*Приведённый текст*
■ ■ ■ ■ ■ ■ ■
Оспаривать само утверждение Белинского нелепо. Но! Следуя своему обыкновению, уважаемый критик так много внимания уделил деталям, что невольно приписал Лермонтову печоринские качества. При этом то главное, что в самом деле роднит автора и его героя, Белинский упустил: деревья заслонили лес. Мы же попробуем начать именно с главного.

***

Давно стало хрестоматийным упрощенное представление: Пушкин поделил свое «я» между тремя героями романа «Евгений Онегин»: наивный подростковый псевдоромантизм достался пародийному Ленскому, эгоцентризм и разочарованность – Онегину, а своей любимице Александр Сергеевич подарил собственные лучшие качества. Однако никому из троих не доверил Пушкин поэтический и писательский дар. Даже письмо Татьяны (о котором сам Пушкин отзывается весьма и весьма комплиментарно) мы читаем «в переводе» с французского оригинала. То есть авторство письма поэт тоже оставил за собой.

Лермонтов оказался смелее. (Внимание! Никакого отношения к таланту эта смелость не имеет. Сравнивать одаренность небожителей бессмысленно, и ничем подобным мы заниматься не станем). Но Лермонтову было и проще. Пушкин, как мы помним, наше всё. И обо всём. Причем, с любовью и приятием. Лермонтов же – певец одной мелодии, мелодии одиночества. Вот он и доверил своему герою, так сказать, второй голос в исполнении этой песни.

Таких примеров русская литература знает мало. Да, «от другого лица» писал и Пушкин. Но рассматривать в этом контексте Ивана Петровича Белкина нельзя: пишет-то он изрядно, а вот как литературный герой…

Есть «другое лицо» и у Гоголя, но разве его герой по уровню одаренности подобен автору?.. Иное дело – трижды романтический Мастер Булгакова и его же Максудов. Но то – иной век, совсем-совсем другая ситуация.

И, конечно, (тут нужно упомянуть?) Пастернак(а). Но о его герое – позже.

Другие элементы сходства автора и его героя – на фоне такого саморазоблачительного подвига Лермонтова – шелуха. На каковую шелуху и потратил великий критик немалую часть своей статьи. (Впрочем, еще большую ее часть он посвятил пересказу сюжета романа. Странная затея… )

Еще в одном пункте мы поспорим с Виссарионом Григорьевичем. Он утверждает, будто к моменту появления в печати «Героя нашего времени» «Евгений Онегин» решительно устарел, так как ситуация в России за эти годы серьезно поменялась. Что ж, раз критики так заняты написанием статей, что не находят времени внимательно прочитать критикуемых авторов, сделаем это за них.
■ ■ ■ ■ ■ ■ ■
*Записи*
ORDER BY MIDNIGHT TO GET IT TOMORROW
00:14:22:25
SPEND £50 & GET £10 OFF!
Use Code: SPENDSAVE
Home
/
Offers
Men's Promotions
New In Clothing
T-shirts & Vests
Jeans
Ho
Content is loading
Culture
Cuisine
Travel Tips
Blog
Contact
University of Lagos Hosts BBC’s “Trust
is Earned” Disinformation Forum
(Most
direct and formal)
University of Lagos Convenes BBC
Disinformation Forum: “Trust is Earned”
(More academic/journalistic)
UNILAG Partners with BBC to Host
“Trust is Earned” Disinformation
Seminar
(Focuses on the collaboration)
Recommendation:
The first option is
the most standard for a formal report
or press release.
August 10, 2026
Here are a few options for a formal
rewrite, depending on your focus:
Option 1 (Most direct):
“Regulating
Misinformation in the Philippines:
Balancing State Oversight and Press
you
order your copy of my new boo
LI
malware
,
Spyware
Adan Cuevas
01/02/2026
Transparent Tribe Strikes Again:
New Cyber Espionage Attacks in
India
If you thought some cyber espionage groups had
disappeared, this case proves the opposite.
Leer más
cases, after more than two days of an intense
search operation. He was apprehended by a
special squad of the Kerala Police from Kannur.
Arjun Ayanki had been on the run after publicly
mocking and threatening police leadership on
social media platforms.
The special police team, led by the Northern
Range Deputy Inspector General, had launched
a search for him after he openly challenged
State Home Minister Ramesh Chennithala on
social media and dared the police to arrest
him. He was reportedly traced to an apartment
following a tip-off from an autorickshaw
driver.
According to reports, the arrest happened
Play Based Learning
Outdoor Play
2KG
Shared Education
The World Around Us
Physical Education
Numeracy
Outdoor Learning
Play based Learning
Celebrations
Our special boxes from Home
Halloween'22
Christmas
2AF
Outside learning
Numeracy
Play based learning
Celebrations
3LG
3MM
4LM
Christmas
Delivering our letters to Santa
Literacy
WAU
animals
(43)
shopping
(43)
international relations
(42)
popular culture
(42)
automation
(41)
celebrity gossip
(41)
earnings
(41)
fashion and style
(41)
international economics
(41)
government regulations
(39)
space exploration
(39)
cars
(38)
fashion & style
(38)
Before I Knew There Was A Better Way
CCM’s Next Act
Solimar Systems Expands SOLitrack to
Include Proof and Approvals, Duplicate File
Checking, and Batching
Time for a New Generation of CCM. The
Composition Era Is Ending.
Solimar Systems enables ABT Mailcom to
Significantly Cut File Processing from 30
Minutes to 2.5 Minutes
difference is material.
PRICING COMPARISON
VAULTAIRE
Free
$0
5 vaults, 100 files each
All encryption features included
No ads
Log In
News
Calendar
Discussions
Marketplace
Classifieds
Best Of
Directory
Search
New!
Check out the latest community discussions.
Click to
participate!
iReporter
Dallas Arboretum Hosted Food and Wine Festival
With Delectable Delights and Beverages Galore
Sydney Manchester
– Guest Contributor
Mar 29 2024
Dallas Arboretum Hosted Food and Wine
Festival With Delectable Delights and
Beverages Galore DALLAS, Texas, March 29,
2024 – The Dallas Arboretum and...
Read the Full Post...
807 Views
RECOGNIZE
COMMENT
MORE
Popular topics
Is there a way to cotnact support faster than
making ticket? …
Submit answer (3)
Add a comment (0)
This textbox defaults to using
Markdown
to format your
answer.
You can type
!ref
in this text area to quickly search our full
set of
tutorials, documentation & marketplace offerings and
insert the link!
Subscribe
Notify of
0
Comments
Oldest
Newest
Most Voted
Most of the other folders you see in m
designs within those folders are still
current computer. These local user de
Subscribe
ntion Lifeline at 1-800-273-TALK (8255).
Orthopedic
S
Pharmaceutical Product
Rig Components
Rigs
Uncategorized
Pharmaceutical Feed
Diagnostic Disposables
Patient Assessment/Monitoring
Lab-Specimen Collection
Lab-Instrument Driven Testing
■ ■ ■ ■ ■ ■ ■
*Условие задания*
Что, согласно тексту о Лермонтове и Белинском, Пушкин не доверил ни одному из трёх героев романа «Евгений Онегин»?

*Письменный ответ*
Поэтический и писательский дар.